Emotions and Discoveries

Anyone who follows Kirill Petrenko through the new season will encounter great classics and hidden treasures

Kirill Petrenko (Photo: Priska Ketterer)

The repertoire of the Berliner Philharmoniker is as wide-ranging as one could possibly imagine for a great symphony orchestra. This variety is reflected in the concerts with chief conductor Kirill Petrenko, in which the artistic director’s own personal preferences are also obvious.

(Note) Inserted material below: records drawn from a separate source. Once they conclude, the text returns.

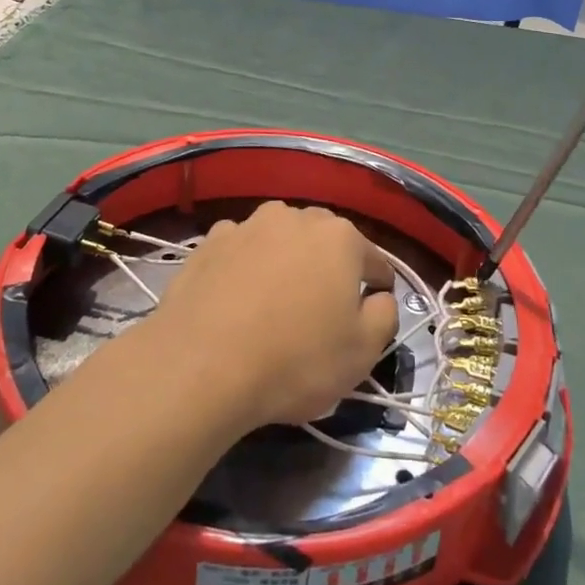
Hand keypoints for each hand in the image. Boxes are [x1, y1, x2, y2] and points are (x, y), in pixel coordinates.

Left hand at [150, 202, 399, 433]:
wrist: (200, 365)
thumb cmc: (295, 360)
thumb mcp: (362, 353)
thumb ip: (384, 316)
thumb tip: (379, 298)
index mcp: (340, 237)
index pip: (373, 260)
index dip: (377, 287)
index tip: (371, 311)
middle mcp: (294, 218)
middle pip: (324, 242)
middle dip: (329, 268)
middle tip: (322, 310)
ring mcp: (247, 226)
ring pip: (279, 240)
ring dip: (284, 262)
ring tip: (276, 303)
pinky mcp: (208, 243)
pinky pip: (240, 250)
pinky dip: (244, 266)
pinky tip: (236, 299)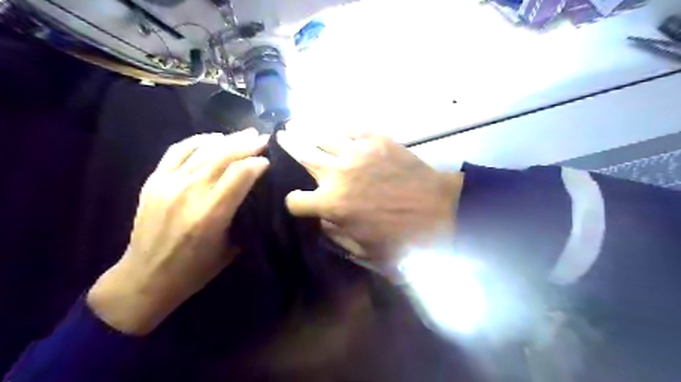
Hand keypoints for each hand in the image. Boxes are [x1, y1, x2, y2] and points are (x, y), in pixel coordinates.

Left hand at [86, 128, 270, 334]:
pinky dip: (198, 140)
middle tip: (263, 137)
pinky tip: (214, 138)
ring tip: (244, 134)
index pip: (240, 174)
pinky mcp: (154, 180)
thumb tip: (255, 190)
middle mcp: (190, 193)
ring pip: (203, 150)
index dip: (258, 162)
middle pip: (223, 156)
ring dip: (228, 139)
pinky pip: (178, 150)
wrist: (145, 277)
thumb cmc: (195, 269)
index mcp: (211, 214)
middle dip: (247, 144)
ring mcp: (168, 183)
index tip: (269, 160)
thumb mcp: (231, 247)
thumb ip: (243, 215)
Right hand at [276, 129, 461, 272]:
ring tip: (298, 123)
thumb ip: (335, 233)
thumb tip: (322, 219)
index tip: (300, 202)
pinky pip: (352, 128)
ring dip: (307, 129)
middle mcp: (338, 173)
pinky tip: (334, 126)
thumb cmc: (402, 237)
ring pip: (323, 135)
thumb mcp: (363, 249)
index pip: (295, 200)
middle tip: (281, 135)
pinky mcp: (378, 140)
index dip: (294, 203)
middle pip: (303, 153)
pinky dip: (340, 127)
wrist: (440, 211)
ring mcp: (358, 152)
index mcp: (332, 204)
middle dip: (288, 144)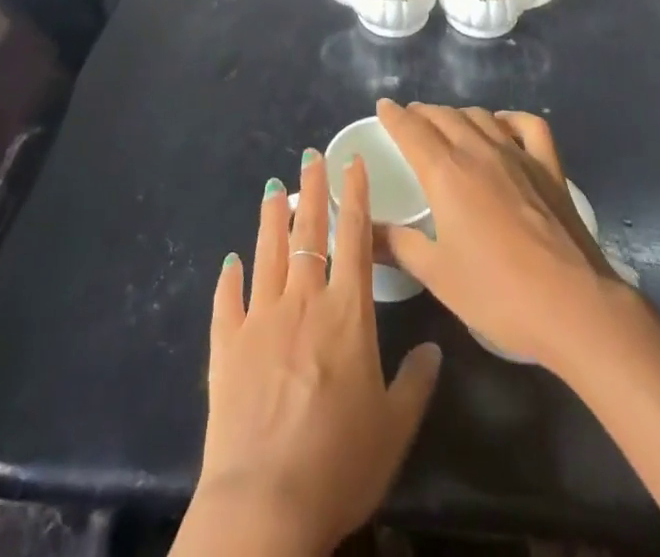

The latest contemporary music is there, as well as the orchestra’s core Classical and Romantic repertoire from Beethoven to Brahms; Russian and Czech composers can be found, along with the “lost generation” from the first third of the 20th century, whose works are well worth rediscovering.

Whatever is on the programme, Kirill Petrenko “can hardly wait to finally play in front of an audience again with the Berliner Philharmoniker. We want to pick up the thread of the past season and introduce rarely performed music, including many works from the 1920s and by composers who had to suffer under the Nazi regime. There is still so much to discover, for example, the music of Leone Sinigaglia.”

A spectacular, groundbreaking 20th-century work will be presented in the first subscription concert conducted by Kirill Petrenko: Igor Stravinsky’s Firebird. Petrenko’s wish “to introduce works that are undeservedly seldom heard because they perhaps do not fit into any of the usual pigeonholes” is fulfilled with Karl Amadeus Hartmann’s Concerto funebre for violin and string orchestra. The Romantic sound world of Felix Mendelssohn’s “Scottish” Symphony will be fascinatingly contrasted in October with Dmitri Shostakovich’s Tenth Symphony, which heralds an optimistic new beginning after long oppression.

 

The fact that contemporary music can evoke emotions that are at least as powerful as those expressed in Romanticism is demonstrated in the combination of three extremely different orchestral works by Bernd Alois Zimmermann, Witold Lutosławski and Johannes Brahms. Brahms’s Second Piano Concerto also offers Kirill Petrenko the opportunity to appear for the first time with pianist András Schiff.

Kirill Petrenko has a soft spot for Czech music as well. For example, he will continue his exploration of the music of Josef Suk, whom he considers “not only one of the most important Czech composers but one of the truly great late Romantic composers”. In another concert, he will conduct Leoš Janáček’s fiery orchestral rhapsody Taras Bulba, combined with works by Richard Strauss.

June brings works by three composers who are rarely encountered in the concert hall, in a programme intended as a statement against anti-Semitism and racial prejudice: two works for violin and orchestra by the Italian composer Leone Sinigaglia, Erwin Schulhoff’s Second Symphony and the Lyric Symphony by Alexander Zemlinsky.

Finally, opera also has a special significance for Kirill Petrenko, whose career began in the opera house. This preference is reflected in the Philharmonie with two concert performances of works by Peter Tchaikovsky: The Queen of Spades, his third and final Pushkin setting, and Iolanta, Tchaikovsky’s last opera. “I am very much looking forward to all of this,” Kirill Petrenko says, “and especially to you.”